▸ Data extract:
▬▬▬▬▬▬▬▬▬▬
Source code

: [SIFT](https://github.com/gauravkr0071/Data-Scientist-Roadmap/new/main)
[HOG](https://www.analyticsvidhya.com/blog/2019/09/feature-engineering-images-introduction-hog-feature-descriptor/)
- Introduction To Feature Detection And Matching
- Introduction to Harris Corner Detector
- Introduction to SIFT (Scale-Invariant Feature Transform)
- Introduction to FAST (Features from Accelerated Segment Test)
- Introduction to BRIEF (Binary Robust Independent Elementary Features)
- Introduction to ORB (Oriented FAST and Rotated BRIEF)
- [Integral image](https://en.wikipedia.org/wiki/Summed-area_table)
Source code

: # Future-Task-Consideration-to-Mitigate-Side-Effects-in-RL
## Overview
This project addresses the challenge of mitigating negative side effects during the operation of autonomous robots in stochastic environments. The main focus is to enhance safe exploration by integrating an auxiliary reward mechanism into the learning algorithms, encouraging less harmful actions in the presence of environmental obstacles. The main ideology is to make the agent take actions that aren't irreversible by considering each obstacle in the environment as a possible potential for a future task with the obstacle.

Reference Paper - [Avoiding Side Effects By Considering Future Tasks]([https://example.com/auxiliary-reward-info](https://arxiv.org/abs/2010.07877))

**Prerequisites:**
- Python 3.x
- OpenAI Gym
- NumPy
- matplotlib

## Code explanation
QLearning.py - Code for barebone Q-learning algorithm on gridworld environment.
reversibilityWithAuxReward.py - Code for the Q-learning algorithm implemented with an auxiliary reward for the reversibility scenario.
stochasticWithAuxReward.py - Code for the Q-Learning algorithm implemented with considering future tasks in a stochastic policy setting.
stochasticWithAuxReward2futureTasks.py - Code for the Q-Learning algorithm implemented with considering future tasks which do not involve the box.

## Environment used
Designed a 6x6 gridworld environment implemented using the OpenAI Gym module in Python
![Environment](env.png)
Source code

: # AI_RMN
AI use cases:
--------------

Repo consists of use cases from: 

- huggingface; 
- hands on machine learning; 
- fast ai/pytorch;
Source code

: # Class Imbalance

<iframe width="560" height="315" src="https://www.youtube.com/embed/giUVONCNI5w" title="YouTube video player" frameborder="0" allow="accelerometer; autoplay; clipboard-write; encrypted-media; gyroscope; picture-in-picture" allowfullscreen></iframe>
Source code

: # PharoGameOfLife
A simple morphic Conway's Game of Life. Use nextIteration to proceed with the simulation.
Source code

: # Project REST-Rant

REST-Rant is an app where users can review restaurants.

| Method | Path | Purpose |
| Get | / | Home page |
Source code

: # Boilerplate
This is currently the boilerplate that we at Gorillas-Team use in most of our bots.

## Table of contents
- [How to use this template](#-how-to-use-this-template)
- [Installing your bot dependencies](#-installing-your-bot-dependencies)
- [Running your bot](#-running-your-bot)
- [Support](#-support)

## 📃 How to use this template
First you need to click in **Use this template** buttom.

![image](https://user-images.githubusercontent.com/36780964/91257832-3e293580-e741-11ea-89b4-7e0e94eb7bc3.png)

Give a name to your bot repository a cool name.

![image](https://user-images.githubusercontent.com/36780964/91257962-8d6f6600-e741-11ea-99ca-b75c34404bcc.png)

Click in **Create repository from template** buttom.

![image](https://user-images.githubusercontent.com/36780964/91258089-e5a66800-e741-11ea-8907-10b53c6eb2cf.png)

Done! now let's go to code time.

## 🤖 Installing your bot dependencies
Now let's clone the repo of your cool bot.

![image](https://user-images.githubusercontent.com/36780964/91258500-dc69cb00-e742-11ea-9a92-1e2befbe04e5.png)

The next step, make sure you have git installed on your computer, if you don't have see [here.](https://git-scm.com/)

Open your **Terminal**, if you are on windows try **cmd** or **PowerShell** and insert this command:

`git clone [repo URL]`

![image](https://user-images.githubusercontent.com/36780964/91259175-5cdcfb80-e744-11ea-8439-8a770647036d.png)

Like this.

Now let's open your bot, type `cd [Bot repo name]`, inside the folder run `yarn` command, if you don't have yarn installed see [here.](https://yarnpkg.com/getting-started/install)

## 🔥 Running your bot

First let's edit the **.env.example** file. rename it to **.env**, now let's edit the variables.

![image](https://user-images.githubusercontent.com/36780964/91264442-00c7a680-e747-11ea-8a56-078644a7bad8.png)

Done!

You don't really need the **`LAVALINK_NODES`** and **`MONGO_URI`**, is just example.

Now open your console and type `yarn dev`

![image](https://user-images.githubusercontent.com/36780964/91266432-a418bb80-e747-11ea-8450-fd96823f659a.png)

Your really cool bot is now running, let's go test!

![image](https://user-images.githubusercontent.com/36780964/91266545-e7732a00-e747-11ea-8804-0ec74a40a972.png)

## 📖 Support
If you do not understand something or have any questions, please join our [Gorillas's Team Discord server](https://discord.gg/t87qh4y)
▬▬▬▬▬▬▬▬▬▬
From the line holding "- [Running your bot](#-running-your-bot)" to the final line of the data, repeat every line exactly. Leave out all the rest.

▸ Your response:
- [Running your bot](#-running-your-bot)
- [Support](#-support)

## 📃 How to use this template
First you need to click in **Use this template** buttom.

![image](https://user-images.githubusercontent.com/36780964/91257832-3e293580-e741-11ea-89b4-7e0e94eb7bc3.png)

Give a name to your bot repository a cool name.

![image](https://user-images.githubusercontent.com/36780964/91257962-8d6f6600-e741-11ea-99ca-b75c34404bcc.png)

Click in **Create repository from template** buttom.

![image](https://user-images.githubusercontent.com/36780964/91258089-e5a66800-e741-11ea-8907-10b53c6eb2cf.png)

Done! now let's go to code time.

## 🤖 Installing your bot dependencies
Now let's clone the repo of your cool bot.

![image](https://user-images.githubusercontent.com/36780964/91258500-dc69cb00-e742-11ea-9a92-1e2befbe04e5.png)

The next step, make sure you have git installed on your computer, if you don't have see [here.](https://git-scm.com/)

Open your **Terminal**, if you are on windows try **cmd** or **PowerShell** and insert this command:

`git clone [repo URL]`

![image](https://user-images.githubusercontent.com/36780964/91259175-5cdcfb80-e744-11ea-8439-8a770647036d.png)

Like this.

Now let's open your bot, type `cd [Bot repo name]`, inside the folder run `yarn` command, if you don't have yarn installed see [here.](https://yarnpkg.com/getting-started/install)

## 🔥 Running your bot

First let's edit the **.env.example** file. rename it to **.env**, now let's edit the variables.

![image](https://user-images.githubusercontent.com/36780964/91264442-00c7a680-e747-11ea-8a56-078644a7bad8.png)

Done!

You don't really need the **`LAVALINK_NODES`** and **`MONGO_URI`**, is just example.

Now open your console and type `yarn dev`

![image](https://user-images.githubusercontent.com/36780964/91266432-a418bb80-e747-11ea-8450-fd96823f659a.png)

Your really cool bot is now running, let's go test!

![image](https://user-images.githubusercontent.com/36780964/91266545-e7732a00-e747-11ea-8804-0ec74a40a972.png)

## 📖 Support
If you do not understand something or have any questions, please join our [Gorillas's Team Discord server](https://discord.gg/t87qh4y)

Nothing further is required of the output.